Atul, that was very beautiful and I want to thank you for sharing your private thoughts. I can relate to much of what you said. I miss my daddy terribly. He died "too young," also, although suddenly, and not from a lingering illness.

"He was the man I went to for advice ... and took care of me with his logical yet loving nature." It's devastating to lose such a precious relationship.

It does get easier eventually. A little easier.

Take care.

Atul

Sereena,

I'm glad my sharing gave you something to relate to, but I'm sorry to hear about what happened to your dad even if it was a while ago. Time is helping a bit already, but you're right that it can only get better to a certain extent.
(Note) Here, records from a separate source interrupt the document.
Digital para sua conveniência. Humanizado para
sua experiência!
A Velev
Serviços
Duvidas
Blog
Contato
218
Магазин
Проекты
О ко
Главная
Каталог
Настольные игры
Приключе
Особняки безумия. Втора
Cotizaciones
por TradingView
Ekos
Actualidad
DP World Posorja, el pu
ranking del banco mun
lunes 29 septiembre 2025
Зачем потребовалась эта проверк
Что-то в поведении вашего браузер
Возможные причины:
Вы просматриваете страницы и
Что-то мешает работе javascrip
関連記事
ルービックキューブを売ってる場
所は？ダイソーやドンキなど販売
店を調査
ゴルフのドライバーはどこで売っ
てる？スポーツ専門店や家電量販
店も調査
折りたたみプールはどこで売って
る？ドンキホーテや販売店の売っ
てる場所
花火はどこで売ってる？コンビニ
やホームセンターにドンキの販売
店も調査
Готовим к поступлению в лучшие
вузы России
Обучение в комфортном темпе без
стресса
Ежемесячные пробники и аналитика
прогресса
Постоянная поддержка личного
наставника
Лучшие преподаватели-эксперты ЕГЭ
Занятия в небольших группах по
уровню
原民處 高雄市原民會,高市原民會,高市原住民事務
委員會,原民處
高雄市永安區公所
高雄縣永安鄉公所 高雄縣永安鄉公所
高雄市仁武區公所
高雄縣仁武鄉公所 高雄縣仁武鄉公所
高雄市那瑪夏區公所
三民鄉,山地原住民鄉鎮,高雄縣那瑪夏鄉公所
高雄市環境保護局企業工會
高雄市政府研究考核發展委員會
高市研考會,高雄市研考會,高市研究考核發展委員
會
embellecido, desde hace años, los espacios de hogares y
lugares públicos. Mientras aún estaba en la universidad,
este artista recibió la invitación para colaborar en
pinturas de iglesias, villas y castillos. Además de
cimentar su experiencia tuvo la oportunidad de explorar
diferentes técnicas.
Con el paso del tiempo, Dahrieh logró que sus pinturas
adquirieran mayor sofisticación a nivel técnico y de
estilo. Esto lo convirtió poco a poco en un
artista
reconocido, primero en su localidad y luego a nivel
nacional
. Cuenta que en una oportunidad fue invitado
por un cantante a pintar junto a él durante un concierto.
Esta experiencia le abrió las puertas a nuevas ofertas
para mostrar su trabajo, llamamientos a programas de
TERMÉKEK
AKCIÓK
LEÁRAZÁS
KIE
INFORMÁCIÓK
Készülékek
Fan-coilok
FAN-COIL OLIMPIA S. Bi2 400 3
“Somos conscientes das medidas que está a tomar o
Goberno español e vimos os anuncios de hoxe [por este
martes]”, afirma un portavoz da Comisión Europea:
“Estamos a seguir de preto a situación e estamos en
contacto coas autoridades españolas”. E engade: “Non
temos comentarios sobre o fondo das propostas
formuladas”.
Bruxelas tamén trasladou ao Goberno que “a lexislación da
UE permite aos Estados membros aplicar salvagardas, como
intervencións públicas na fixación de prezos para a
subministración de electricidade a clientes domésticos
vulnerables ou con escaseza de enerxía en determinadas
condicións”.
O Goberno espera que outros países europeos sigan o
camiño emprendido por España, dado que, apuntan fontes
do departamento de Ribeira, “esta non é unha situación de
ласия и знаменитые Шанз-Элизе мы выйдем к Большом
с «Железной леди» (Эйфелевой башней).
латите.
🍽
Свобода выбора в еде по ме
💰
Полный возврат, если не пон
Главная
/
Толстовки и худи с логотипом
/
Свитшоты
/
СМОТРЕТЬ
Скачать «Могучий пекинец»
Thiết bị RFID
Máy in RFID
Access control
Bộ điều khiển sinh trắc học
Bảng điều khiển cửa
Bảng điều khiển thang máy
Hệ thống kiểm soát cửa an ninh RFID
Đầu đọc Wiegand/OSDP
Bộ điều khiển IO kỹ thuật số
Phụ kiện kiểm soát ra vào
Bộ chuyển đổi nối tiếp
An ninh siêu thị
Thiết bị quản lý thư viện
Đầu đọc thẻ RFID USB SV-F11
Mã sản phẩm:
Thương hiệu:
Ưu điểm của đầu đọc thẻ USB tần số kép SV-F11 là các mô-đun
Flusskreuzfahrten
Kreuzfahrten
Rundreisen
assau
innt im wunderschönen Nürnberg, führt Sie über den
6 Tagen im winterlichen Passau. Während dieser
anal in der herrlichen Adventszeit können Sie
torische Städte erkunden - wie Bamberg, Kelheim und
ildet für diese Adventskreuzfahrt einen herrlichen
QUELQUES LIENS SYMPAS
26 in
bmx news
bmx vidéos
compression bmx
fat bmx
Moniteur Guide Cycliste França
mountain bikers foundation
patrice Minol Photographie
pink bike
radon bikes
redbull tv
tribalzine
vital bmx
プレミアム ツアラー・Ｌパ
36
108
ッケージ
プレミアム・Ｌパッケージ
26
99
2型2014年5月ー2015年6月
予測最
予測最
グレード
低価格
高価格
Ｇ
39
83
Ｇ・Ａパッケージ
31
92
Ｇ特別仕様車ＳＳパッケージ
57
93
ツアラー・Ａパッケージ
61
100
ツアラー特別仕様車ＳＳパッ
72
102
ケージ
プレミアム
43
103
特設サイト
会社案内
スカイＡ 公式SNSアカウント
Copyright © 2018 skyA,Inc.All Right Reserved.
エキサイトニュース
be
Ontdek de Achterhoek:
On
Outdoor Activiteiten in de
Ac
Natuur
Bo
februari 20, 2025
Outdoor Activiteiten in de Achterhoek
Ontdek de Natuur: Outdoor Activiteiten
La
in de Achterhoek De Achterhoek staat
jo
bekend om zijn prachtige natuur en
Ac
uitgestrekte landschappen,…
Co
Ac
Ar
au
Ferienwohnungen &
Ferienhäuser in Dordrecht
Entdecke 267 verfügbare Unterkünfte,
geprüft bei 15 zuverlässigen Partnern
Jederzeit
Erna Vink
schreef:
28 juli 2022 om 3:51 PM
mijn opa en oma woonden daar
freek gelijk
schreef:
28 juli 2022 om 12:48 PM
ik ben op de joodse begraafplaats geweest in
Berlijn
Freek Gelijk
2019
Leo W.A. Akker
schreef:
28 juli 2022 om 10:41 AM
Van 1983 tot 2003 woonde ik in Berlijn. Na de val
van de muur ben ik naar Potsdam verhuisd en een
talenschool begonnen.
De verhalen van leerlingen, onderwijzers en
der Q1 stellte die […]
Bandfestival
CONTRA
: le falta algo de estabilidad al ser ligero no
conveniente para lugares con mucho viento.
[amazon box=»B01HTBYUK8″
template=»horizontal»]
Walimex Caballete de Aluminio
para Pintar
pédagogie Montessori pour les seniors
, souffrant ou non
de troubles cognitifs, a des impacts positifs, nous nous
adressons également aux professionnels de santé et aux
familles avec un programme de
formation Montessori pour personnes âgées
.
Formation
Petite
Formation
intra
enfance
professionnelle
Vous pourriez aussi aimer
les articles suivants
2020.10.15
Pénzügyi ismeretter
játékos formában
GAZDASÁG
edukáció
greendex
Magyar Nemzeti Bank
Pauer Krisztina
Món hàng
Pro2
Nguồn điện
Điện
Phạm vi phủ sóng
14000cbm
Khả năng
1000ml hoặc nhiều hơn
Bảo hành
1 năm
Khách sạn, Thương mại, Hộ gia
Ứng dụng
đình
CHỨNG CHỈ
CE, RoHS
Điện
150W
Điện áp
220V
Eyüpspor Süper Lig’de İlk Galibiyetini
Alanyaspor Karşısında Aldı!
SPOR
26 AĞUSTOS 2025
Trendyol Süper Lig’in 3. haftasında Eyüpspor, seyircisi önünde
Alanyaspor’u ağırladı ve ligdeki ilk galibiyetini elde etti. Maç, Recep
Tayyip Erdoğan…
Thanks for the support once again.

BlondebutBright

Thanks for sharing this. I think you've done the most generous thing possible in such a tragic situation - tried to find ways to learn from it and understand other's pain better.

Elizabeth McQuern

Yes, Atul, thanks for sharing such a private and painful moment in your life. Very enlightening, and I hope, for you, elevating. Thinking of you.

Dave P

Atul
You have taken many lessons that we could all use and shared them with us. Your Dad will always be with you in spirit. I am certain that he is very proud of the man that you have become.

The death of a family member brings out so many emotions that we do not feel on a day-to-day basis. My younger brother died when I was 4 years old. There are many times when I wonder what it might have been like to grow up with a younger brother. Fortunately, I have both my Mom and Dad, 2 great younger sisters, a cool nephew and wonderful girlfriend and have met nice people along the way who I now call friend just like you have special people in your life to share life's ups and downs with. It sounds like you have great memories of your Dad and that he was a great guy.

beige

Atul,

My sincere condolences to you and your family. Having lost my dad a while ago, I concur with Ms. X in wanting to console you with the knowledge that time will heal the particular wound you're feeling.

Your reminisces will only dissipate, but will never disappear; I still get moments where I think about the old man, on both good and bad ways. (My relationship with my dad was different than yours, but the essential rules apply.)

I am sorry for the loss you feel, sir, but encourage you to experience it, as macabre as that may sound. The grieving process is an interesting and strengthening one, and denying yourself of it is only delaying the inevitable.

Best of luck, one step at a time, and if you need to vent, feel free to contact me.

tbo

Atul

BbB,

Thanks for the comment and the support. I try to make this experience positive in whatever way I can.

Elizabeth,
I don't mind sharing sometimes if it helps others as well as myself. Thanks for thinking of me.

Dave,
Thank you for sharing your experiences about your brother. My dad's death definitely made me appreciate my family and friends more. The memories of my dad hurt and help at the same time. It's kind of weird.

TBO,
Sorry that your father passed away a long time ago. I guess grieving and mourning does have a purpose. That I understand. Difficulty in being comfortable with and accepting of the reality is a phase I'm going through now.